久米島町は島内ほぼ全ての居住区域で利用できる公衆無線LANサービス「WiFi(ワイファイ)」を整備した。19日から住民や観光客向けICT(情報通信技術)サービスを提供する「全島ワイファイ事業」を開始。併せて2014年4月からは電気自動車(EV)の自動走行実証事業にも着手し、関連企業の誘致や観光振興などにつなげる。
ICTを活用する新たな取り組みで地域活性化を図る。ほぼ全島にまたがるワイファイ設置や島を実証現場にしたEVの自動走行事業は全国初という。
事業は日本電気(NEC)と自動車部品最大手のデンソーが協力する。

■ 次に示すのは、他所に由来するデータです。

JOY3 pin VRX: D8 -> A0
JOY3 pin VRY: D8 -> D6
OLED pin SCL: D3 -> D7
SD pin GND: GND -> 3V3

ワイファイ機器を25カ所に設置し、提供地域は95%以上の世帯をカバーしているという。
ワイファイ整備に合わせ、インターネット上で島の農水産物を売買し配送する住民向け「地産地消システム」や「高齢者見守り」サービスとして住民自ら健康情報を登録し、町などが管理できるソフトウエアを開発した。
観光客向けアプリケーション「観光AR(拡張現実)」は画像にデジタル情報を付加するAR技術で観光情報を配信する。
災害対策として一斉メール配信システムや安否確認システムの導入も進める。
EVの自動走行実証事業は衛星利用測位システム(GPS)の精度を高める準天頂衛星を活用し、町内に設置した管制センターから制御する仕組み。第一段階は14年4~9月まで、同町奥武島の道路約2キロを使い実証する。衛星で車の位置を特定し、管制センターから最適な経路指示など制御する。3年計画で奥武島から橋を渡って実証現場を拡張するほか、EVの台数を1年目の2台から30台に増やし検証する予定。同町発の自動走行システムの構築を目指す。
12日県庁で発表した平良朝幸久米島町長は「住民へのサービス強化で地域活性化を図るとともに、観光需要の掘り起こしにつなげたい。新たな産業に伴う交流人口や消費の増加で経済波及効果や雇用創出が期待できる」と意義を強調した。